*** Opening of Page excerpt ***

The CollectionIntervalSeconds defines both the collection AND send interval, which means that once the queue is full it'll send the full contents every CollectionIntervalSeconds, but...

CollectionIntervalSeconds is 10s by default, which is too slow for datapoint collection; the point of the system we discussed in the RFC was to collect often (maybe even once per second), and to buffer those datapoints to send every so often so as to not overwhelm coderd. This implementation means we're sending the same datapoint NumDatapoints-1 times to coderd. I don't see the point in this.

Regarding the processor: with this design it would take up to 200s / 3.3m (20 datapoints collected 10s apart) to go from an unhealthy state to a healthy state; that will not feel responsive, and we can do much better!

In another comment I described my reservations about this design concerning failed collections; from the answer it seems like coderd will be inferring those failed collections by noticing gaps in the data; how we'll get this precise I don't know (since we're not collecting timestamps with each datapoint) - and it seems unnecessary since we already know at the source when this has occurred. Currently we're just skipping over these failed datapoints in the agent with a log, and leaving coderd to guess as to what happened; this doesn't seem like a resilient design to me.

*** Close of Page excerpt ***

- Brief 1 -
Revise the review comment from "The CollectionIntervalSeconds defines" to "every CollectionIntervalSeconds, but...", inclusive, replacing "CollectionIntervalSeconds" with "CollectionInterval".
- Brief 2 -
Answer these questions using the review comment.
(a) What is the default value of CollectionIntervalSeconds?
(b) Under this design, how long could it take the processor to go from an unhealthy state to a healthy state?
(c) What does the agent currently do with failed datapoints?

*** Opening of Dataset entries ***

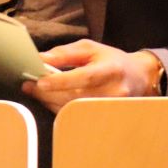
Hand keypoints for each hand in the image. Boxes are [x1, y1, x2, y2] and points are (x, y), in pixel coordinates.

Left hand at [23, 41, 162, 112]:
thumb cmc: (111, 60)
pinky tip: (50, 99)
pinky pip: (76, 117)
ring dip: (50, 101)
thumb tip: (41, 59)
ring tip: (35, 91)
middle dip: (48, 93)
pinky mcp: (104, 119)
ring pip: (73, 110)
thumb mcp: (90, 49)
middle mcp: (112, 92)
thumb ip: (65, 53)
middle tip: (28, 85)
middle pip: (75, 97)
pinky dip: (59, 108)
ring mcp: (109, 109)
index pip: (84, 78)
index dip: (61, 81)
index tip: (40, 81)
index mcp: (110, 70)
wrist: (138, 78)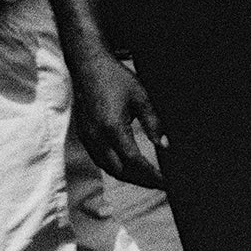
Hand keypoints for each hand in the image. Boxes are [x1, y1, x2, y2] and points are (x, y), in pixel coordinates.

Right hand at [70, 49, 165, 188]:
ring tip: (149, 179)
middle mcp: (97, 136)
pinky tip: (130, 167)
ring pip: (108, 168)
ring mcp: (88, 137)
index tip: (166, 182)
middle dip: (141, 181)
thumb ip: (154, 123)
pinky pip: (100, 160)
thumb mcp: (142, 97)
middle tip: (161, 184)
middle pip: (120, 170)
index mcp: (112, 127)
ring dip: (128, 176)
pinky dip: (116, 168)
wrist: (88, 66)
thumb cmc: (117, 78)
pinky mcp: (84, 135)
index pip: (134, 161)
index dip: (151, 175)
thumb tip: (164, 146)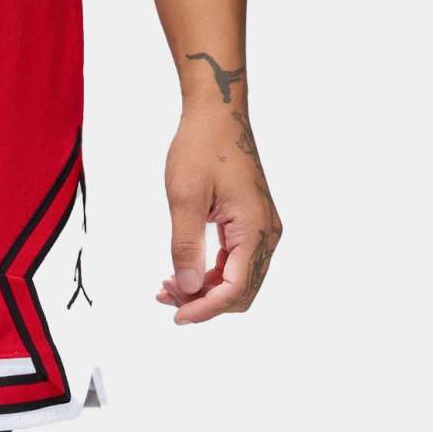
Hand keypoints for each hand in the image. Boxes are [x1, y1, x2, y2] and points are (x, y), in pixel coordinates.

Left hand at [157, 102, 282, 324]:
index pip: (235, 289)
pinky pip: (235, 263)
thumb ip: (186, 246)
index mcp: (255, 228)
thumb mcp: (185, 198)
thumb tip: (187, 289)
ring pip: (238, 280)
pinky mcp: (252, 224)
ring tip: (166, 287)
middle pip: (241, 291)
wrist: (217, 116)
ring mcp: (262, 229)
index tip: (176, 316)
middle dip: (204, 303)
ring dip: (205, 291)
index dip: (206, 309)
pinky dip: (210, 275)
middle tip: (165, 298)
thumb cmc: (201, 148)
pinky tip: (181, 274)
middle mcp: (267, 233)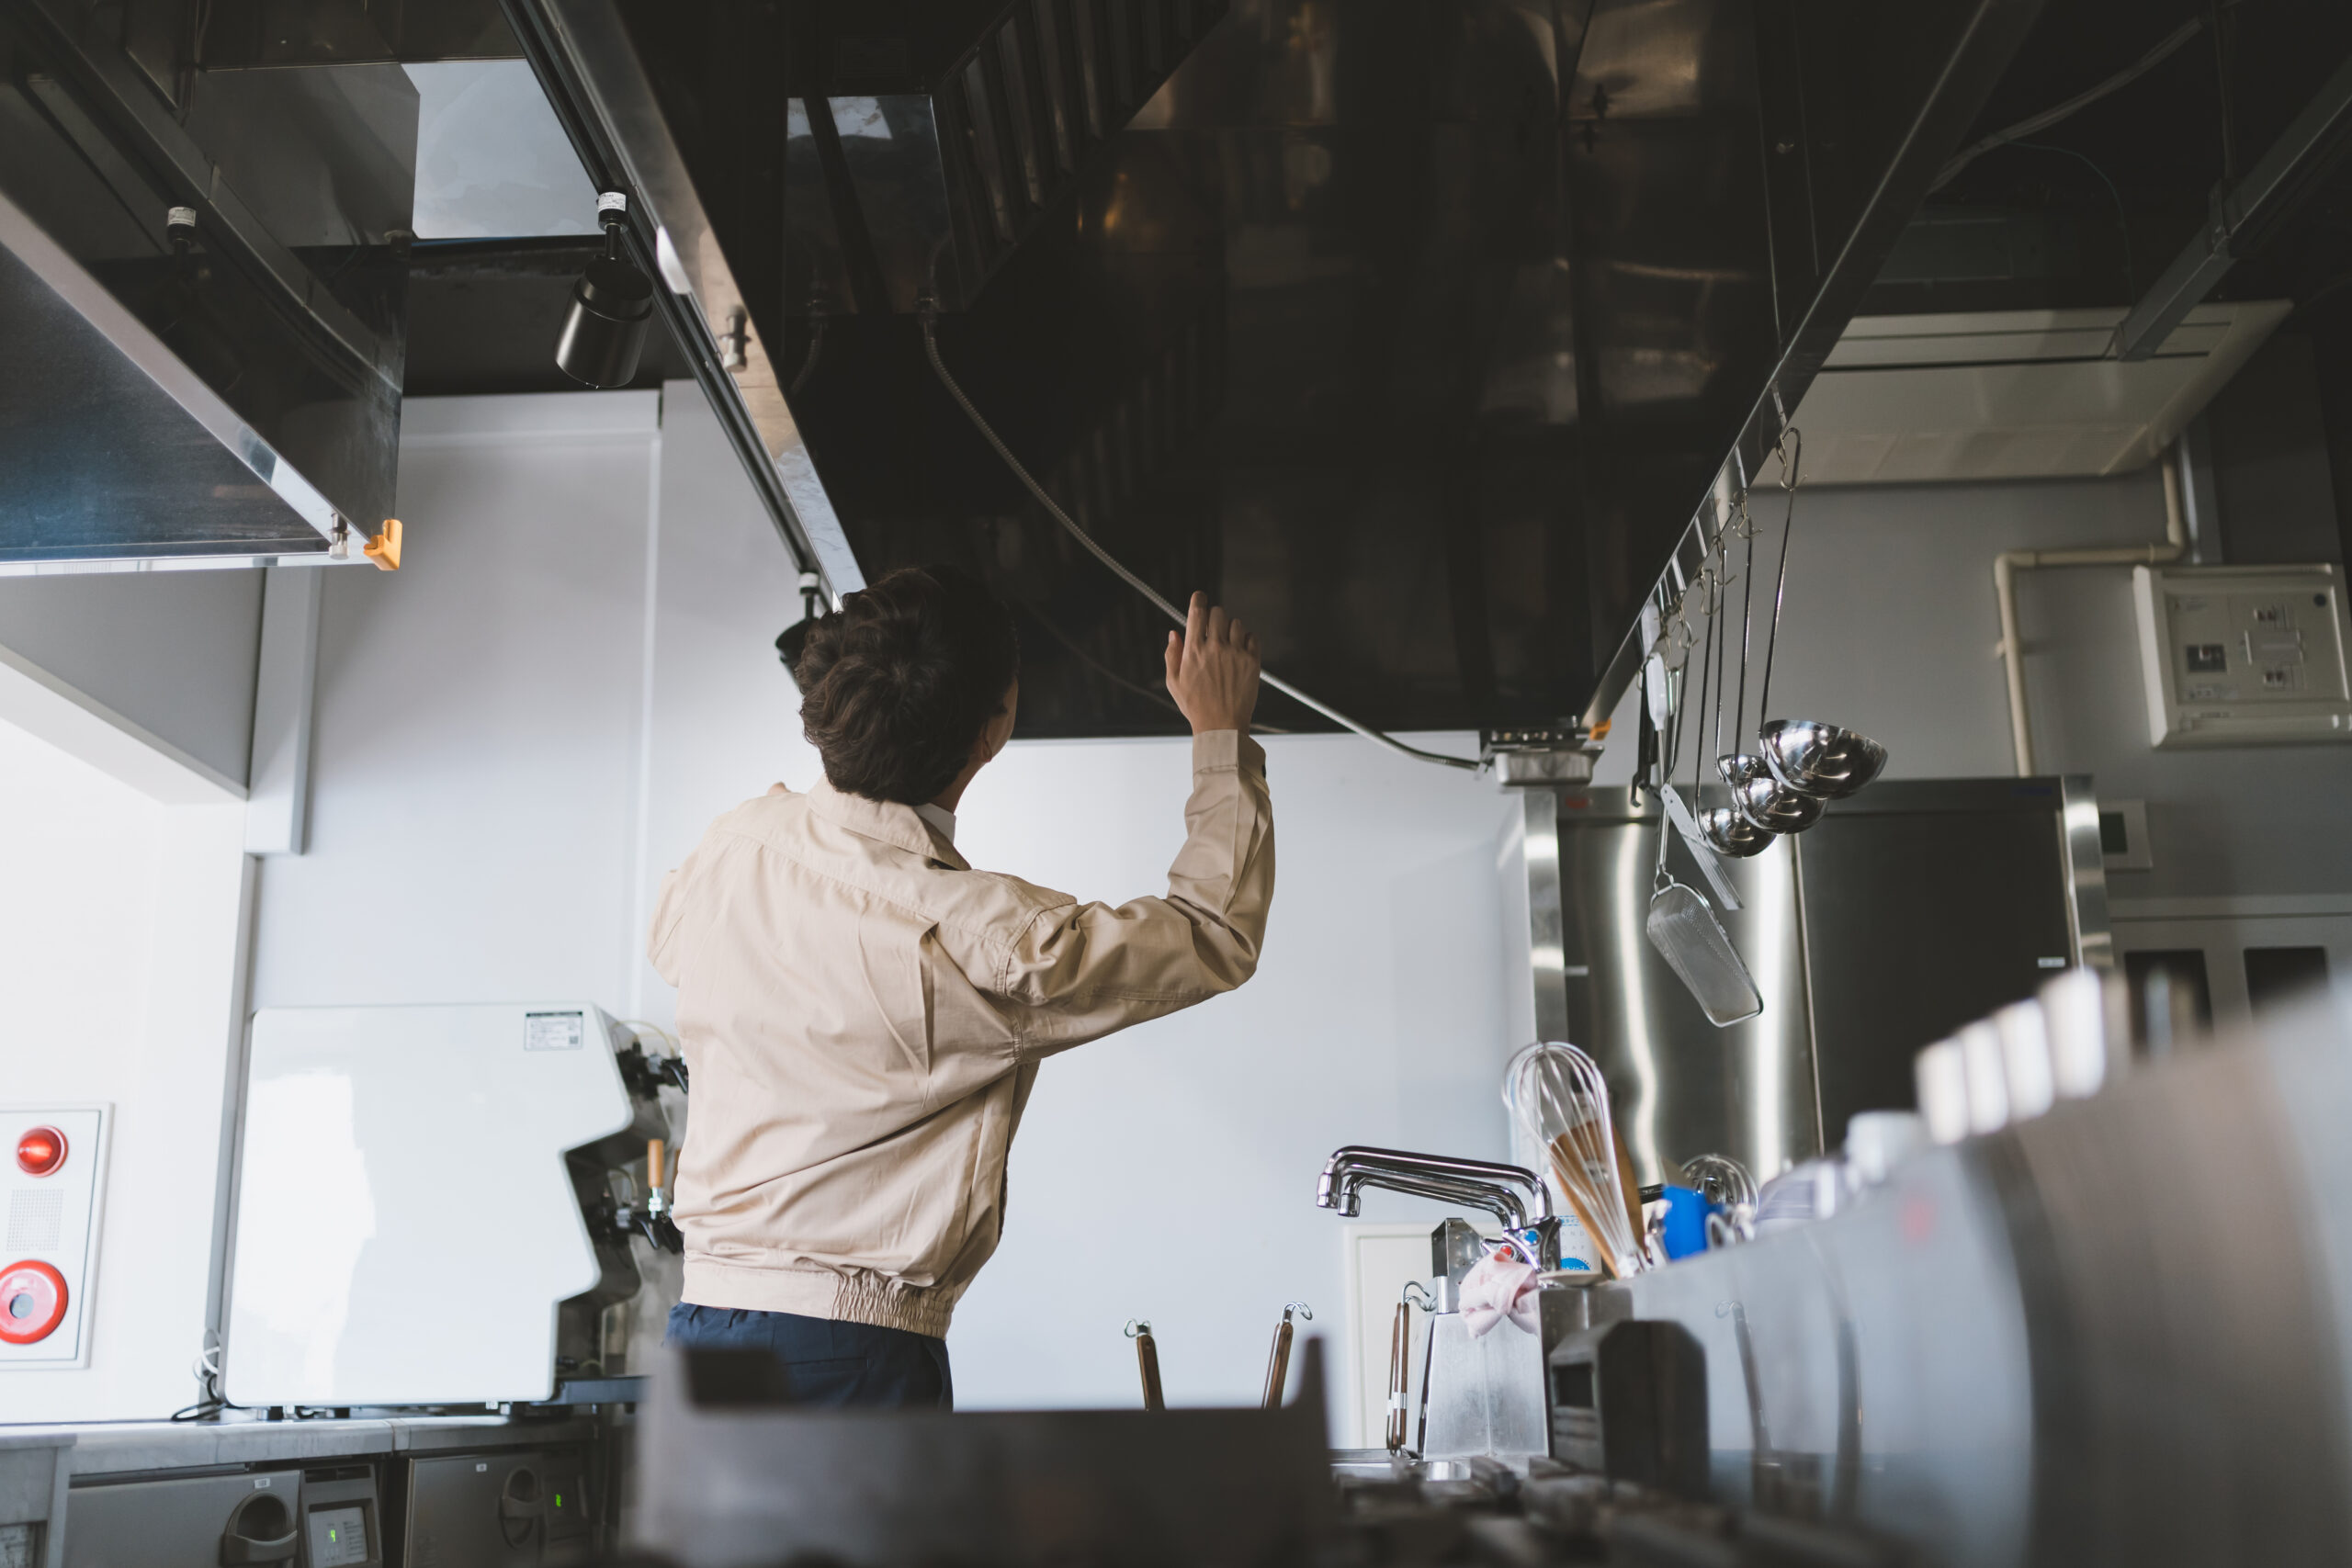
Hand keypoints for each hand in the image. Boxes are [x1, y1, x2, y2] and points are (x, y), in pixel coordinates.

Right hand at [1164, 592, 1260, 733]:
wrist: (1222, 726)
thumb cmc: (1196, 706)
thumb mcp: (1174, 682)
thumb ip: (1172, 655)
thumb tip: (1174, 633)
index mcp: (1194, 650)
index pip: (1197, 611)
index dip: (1198, 599)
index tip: (1200, 597)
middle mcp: (1216, 647)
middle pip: (1218, 612)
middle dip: (1214, 618)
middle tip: (1213, 631)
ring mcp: (1236, 653)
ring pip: (1236, 623)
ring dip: (1231, 630)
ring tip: (1227, 647)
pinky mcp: (1252, 662)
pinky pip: (1253, 637)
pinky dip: (1247, 640)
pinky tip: (1240, 652)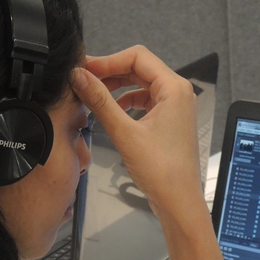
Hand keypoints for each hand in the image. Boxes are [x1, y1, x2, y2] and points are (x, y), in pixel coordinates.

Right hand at [72, 46, 202, 220]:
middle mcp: (179, 94)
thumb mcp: (124, 133)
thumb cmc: (163, 173)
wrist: (178, 202)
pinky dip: (128, 102)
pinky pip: (147, 101)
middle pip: (140, 68)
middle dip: (111, 72)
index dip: (108, 60)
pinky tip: (113, 110)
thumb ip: (100, 101)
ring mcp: (176, 108)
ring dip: (118, 87)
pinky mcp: (171, 121)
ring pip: (142, 85)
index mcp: (174, 89)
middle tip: (85, 79)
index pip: (137, 57)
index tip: (86, 68)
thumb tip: (81, 77)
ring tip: (94, 94)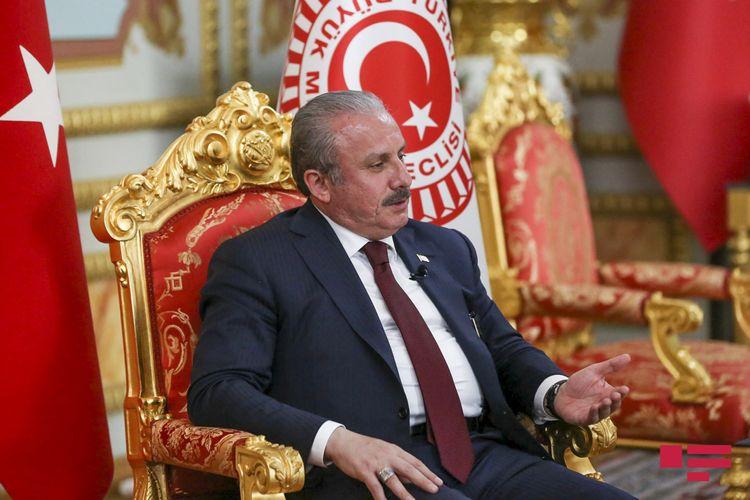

*** Close of Dataset entries ***

- Written response 1 -
The CollectionInterval defines both the collection AND send interval, which means that once the queue is full it'll send the full contents every CollectionInterval, but...

- Written response 2 -
(a) 10s.
(b) Up to 200s (3.3m).
(c) It skips over them with a log.